Document extract ▸
[Start of Attachment]
Petramops Temporal range: Lower Miocene PreꞒ Ꞓ O S D C P T J K Pg N

Scientific classification
- Kingdom: Animalia
- Phylum: Chordata
- Class: Mammalia
- Order: Chiroptera
- Family: Molossidae
- Genus: †Petramops Hand, 1990
- Species: †P. creaseri
- Binomial name: †Petramops creaseri Hand et al. 1990

= Petramops =

- Authority: Hand et al. 1990
- Parent authority: Hand, 1990

Extinct species of bat

Petramops creaseri is a species of molossid bat discovered in Miocene fossil deposits at the Riversleigh sites.

==Taxonomy ==
The species was described in 1990 by Suzanne J. Hand, a researcher at the Riversleigh World Heritage Area. The author separated the species as a new genus, Petramops within the Molossidae family of microchiropterans. The holotype, a partial dentary, was discovered at the Gotham City site at Riversleigh. The genus is masculine, and combines the Latin petrus for rock with mops, a common suffix of chiropteran genera. The specific epithet honours Phil Creaser, noted for his contributions in support of the research at Riverleigh.
[End of Attachment]
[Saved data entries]
[Start of Attachment]
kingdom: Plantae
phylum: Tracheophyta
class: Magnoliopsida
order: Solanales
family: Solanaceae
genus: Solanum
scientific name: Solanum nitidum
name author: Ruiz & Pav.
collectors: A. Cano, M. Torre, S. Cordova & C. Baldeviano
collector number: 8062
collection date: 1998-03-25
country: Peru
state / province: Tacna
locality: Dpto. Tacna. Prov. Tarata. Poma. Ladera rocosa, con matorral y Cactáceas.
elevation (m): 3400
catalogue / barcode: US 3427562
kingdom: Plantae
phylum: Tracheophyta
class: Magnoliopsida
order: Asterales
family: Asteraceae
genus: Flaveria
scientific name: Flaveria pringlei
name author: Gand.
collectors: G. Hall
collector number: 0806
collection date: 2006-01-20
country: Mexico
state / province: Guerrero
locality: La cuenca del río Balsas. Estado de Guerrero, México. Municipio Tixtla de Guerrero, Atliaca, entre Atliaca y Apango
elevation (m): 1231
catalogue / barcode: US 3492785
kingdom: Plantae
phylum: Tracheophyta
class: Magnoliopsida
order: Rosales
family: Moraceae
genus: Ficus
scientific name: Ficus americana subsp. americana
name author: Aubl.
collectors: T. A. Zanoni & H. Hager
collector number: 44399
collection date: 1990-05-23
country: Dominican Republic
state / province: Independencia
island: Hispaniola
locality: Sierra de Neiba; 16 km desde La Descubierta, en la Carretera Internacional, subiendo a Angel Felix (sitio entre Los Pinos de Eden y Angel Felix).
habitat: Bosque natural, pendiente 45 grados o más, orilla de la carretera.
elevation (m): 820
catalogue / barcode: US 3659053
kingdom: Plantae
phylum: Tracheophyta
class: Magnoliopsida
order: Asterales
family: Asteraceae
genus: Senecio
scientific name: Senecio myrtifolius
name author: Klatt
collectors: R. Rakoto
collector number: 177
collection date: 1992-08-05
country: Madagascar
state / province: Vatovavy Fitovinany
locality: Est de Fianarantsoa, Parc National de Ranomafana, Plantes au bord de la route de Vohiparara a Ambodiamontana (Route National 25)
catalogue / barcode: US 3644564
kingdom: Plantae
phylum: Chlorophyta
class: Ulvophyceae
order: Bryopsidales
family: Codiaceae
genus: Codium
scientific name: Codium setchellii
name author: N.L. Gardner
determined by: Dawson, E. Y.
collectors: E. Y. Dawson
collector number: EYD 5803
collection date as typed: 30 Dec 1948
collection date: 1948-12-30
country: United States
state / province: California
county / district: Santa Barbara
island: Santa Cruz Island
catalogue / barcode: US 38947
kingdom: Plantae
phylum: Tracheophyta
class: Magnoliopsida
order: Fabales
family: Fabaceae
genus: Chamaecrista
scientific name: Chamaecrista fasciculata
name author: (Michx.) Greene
[End of Attachment]
Work task 1 ▸ Rewrite the Petramops text starting at "- Authority: Hand" and ending at "research at Riverleigh.", using "partial jawbone" in place of "partial dentary".
Work task 2 ▸ Extend the text on the fossil bat Petramops past its final sentence.

Answer section 1 ▸
- Authority: Hand et al. 1990
- Parent authority: Hand, 1990

Extinct species of bat

Petramops creaseri is a species of molossid bat discovered in Miocene fossil deposits at the Riversleigh sites.

==Taxonomy ==
The species was described in 1990 by Suzanne J. Hand, a researcher at the Riversleigh World Heritage Area. The author separated the species as a new genus, Petramops within the Molossidae family of microchiropterans. The holotype, a partial jawbone, was discovered at the Gotham City site at Riversleigh. The genus is masculine, and combines the Latin petrus for rock with mops, a common suffix of chiropteran genera. The specific epithet honours Phil Creaser, noted for his contributions in support of the research at Riverleigh.

Answer section 2 ▸
==Description ==
Petramops was a molossid bat not closely related to modern Australian species, and apparently part of a basal group involved in the earliest dispersal of the family. It was a long distance flyer, which may have facilitated its colonisation of the Australian region before other molossids, perhaps in the early Miocene. The species is described by characteristics of the dentition that most closely resemble the genus Rhizomops, found in the Americas.

The type material was a lower jaw with some intact teeth, with other teeth supplementing Hand's description and diagnosis. Other specimens, including post-cranial material, were later identified as the same species. This species is presumed to have foraged over, and at the edges of, the dense rainforest that existed in the Miocene.